Was passiert, wenn ich die Firma schon beauftragt habe?
Dann wird eine Kostenübernahme fast immer abgelehnt. Der Antrag muss zwingend VOR der Beauftragung gestellt und bewilligt werden. Beauftragen Sie das Unternehmen erst, wenn Ihnen die schriftliche Zusage vorliegt.
Wie viele Kostenvoranschläge brauche ich?

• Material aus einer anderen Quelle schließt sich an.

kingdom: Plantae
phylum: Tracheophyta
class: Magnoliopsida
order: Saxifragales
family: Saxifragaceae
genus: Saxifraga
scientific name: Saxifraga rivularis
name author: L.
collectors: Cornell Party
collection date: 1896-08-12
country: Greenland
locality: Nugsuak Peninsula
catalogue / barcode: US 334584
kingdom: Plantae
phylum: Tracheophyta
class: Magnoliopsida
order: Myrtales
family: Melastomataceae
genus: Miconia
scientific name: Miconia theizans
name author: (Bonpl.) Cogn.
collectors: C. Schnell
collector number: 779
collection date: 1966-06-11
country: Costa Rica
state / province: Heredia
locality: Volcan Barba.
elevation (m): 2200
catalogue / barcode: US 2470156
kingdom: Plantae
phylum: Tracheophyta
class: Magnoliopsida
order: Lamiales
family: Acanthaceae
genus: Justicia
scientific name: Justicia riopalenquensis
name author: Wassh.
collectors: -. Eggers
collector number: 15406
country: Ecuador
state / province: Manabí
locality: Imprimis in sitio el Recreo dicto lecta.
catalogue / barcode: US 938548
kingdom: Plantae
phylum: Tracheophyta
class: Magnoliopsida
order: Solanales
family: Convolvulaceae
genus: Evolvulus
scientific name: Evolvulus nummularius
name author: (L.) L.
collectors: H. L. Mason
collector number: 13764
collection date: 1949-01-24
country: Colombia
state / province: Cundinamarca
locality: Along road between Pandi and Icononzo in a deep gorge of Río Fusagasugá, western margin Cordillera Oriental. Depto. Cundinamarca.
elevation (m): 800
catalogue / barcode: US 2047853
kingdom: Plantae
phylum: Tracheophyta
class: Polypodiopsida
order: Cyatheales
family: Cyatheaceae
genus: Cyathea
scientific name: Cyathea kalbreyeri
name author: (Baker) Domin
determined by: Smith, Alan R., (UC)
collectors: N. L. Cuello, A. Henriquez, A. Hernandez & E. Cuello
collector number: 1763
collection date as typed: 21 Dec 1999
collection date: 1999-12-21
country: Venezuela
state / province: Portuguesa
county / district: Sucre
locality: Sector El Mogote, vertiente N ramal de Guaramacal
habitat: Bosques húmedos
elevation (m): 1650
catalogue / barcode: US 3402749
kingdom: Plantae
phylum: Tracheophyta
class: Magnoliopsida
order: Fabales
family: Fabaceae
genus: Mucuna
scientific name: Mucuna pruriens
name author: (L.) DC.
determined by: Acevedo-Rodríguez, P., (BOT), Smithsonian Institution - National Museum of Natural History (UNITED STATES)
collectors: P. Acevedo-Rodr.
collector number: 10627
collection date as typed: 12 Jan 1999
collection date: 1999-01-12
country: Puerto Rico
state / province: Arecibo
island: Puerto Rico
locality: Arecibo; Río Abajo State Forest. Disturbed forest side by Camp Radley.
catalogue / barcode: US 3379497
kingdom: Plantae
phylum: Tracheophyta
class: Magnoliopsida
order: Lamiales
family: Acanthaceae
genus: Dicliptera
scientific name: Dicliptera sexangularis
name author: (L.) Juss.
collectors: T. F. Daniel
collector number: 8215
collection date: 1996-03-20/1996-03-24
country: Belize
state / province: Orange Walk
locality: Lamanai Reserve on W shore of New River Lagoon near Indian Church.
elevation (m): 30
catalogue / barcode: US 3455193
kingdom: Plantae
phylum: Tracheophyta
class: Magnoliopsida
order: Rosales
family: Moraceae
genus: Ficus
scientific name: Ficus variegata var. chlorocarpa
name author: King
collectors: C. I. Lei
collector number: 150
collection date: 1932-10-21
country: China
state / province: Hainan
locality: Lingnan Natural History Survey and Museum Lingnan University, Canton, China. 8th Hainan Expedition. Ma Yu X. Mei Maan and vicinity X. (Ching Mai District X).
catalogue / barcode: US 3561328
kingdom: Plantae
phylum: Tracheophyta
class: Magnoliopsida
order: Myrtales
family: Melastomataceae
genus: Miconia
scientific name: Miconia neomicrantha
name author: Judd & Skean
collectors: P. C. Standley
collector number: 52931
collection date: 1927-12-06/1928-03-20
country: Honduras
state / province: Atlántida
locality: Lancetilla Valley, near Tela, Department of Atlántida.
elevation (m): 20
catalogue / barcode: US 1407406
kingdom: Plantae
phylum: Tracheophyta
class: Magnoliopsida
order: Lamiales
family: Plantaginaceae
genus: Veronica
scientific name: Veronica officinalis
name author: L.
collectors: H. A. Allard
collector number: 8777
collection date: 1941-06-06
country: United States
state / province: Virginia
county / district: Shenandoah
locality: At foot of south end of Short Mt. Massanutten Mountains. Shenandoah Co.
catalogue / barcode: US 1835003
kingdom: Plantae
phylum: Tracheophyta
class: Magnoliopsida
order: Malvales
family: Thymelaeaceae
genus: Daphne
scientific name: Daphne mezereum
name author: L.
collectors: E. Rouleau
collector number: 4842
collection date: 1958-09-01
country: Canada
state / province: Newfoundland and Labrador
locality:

Die meisten Ämter verlangen mehrere Vergleichsangebote, üblich sind zwei bis drei. Wichtig ist, dass es sich um klare Festpreisangebote handelt. Ein solches Angebot erstellen wir Ihnen nach der kostenlosen Besichtigung gerne.
An wen wende ich mich in Berlin?
Beziehen Sie Bürgergeld bzw. Grundsicherung über das Jobcenter, ist dieses zuständig. Erhalten Sie Grundsicherung im Alter, bei Erwerbsminderung oder Hilfe zum Lebensunterhalt, wenden Sie sich an das Sozialamt Ihres Berliner Bezirksamts. Am besten sprechen Sie zuerst mit Ihrer Sachbearbeiterin oder Ihrem Sachbearbeiter.